**Problem details**
Convert the portion of the entries below that opens with the line containing "scientific name: Pseudevernia furfuracea" and closes with the line containing "scientific name: Litoria peronii", including both of those lines, into a JSON list of strings with one string per line and no blank lines.

**Stored items**
* Begin *

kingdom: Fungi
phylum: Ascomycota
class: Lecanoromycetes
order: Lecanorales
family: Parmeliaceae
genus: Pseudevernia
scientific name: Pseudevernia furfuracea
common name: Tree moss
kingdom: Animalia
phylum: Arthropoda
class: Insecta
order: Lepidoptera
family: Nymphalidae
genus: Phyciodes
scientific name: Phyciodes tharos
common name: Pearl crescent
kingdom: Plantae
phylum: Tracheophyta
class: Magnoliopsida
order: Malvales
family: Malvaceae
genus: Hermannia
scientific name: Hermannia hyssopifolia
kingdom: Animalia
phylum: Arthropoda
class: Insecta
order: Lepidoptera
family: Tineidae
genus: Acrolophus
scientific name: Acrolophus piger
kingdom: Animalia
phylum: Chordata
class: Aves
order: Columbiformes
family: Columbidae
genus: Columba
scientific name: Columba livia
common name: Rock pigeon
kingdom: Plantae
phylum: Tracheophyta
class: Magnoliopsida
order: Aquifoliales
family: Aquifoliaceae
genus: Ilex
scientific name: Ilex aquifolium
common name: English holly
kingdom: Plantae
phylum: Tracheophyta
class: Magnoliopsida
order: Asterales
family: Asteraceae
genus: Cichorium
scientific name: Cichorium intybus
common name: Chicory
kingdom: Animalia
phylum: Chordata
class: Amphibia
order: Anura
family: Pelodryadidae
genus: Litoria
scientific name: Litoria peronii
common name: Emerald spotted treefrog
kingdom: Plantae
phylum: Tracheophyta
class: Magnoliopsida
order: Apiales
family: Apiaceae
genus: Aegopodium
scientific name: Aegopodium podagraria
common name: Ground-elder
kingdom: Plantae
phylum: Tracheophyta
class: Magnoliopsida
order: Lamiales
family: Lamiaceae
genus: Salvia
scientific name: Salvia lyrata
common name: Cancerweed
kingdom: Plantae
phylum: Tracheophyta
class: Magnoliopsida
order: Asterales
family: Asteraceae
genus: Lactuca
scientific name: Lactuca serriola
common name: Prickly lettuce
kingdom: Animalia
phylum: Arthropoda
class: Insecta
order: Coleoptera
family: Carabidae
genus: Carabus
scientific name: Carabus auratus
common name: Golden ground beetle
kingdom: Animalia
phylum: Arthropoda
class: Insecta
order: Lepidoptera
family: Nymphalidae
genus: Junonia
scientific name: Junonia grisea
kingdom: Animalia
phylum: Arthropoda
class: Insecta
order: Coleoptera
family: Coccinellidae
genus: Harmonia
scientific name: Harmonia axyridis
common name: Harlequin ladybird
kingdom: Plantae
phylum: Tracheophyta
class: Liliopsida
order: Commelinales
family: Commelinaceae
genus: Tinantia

* End *

**Solved exercise**
[
  "scientific name: Pseudevernia furfuracea",
  "common name: Tree moss",
  "kingdom: Animalia",
  "phylum: Arthropoda",
  "class: Insecta",
  "order: Lepidoptera",
  "family: Nymphalidae",
  "genus: Phyciodes",
  "scientific name: Phyciodes tharos",
  "common name: Pearl crescent",
  "kingdom: Plantae",
  "phylum: Tracheophyta",
  "class: Magnoliopsida",
  "order: Malvales",
  "family: Malvaceae",
  "genus: Hermannia",
  "scientific name: Hermannia hyssopifolia",
  "kingdom: Animalia",
  "phylum: Arthropoda",
  "class: Insecta",
  "order: Lepidoptera",
  "family: Tineidae",
  "genus: Acrolophus",
  "scientific name: Acrolophus piger",
  "kingdom: Animalia",
  "phylum: Chordata",
  "class: Aves",
  "order: Columbiformes",
  "family: Columbidae",
  "genus: Columba",
  "scientific name: Columba livia",
  "common name: Rock pigeon",
  "kingdom: Plantae",
  "phylum: Tracheophyta",
  "class: Magnoliopsida",
  "order: Aquifoliales",
  "family: Aquifoliaceae",
  "genus: Ilex",
  "scientific name: Ilex aquifolium",
  "common name: English holly",
  "kingdom: Plantae",
  "phylum: Tracheophyta",
  "class: Magnoliopsida",
  "order: Asterales",
  "family: Asteraceae",
  "genus: Cichorium",
  "scientific name: Cichorium intybus",
  "common name: Chicory",
  "kingdom: Animalia",
  "phylum: Chordata",
  "class: Amphibia",
  "order: Anura",
  "family: Pelodryadidae",
  "genus: Litoria",
  "scientific name: Litoria peronii"
]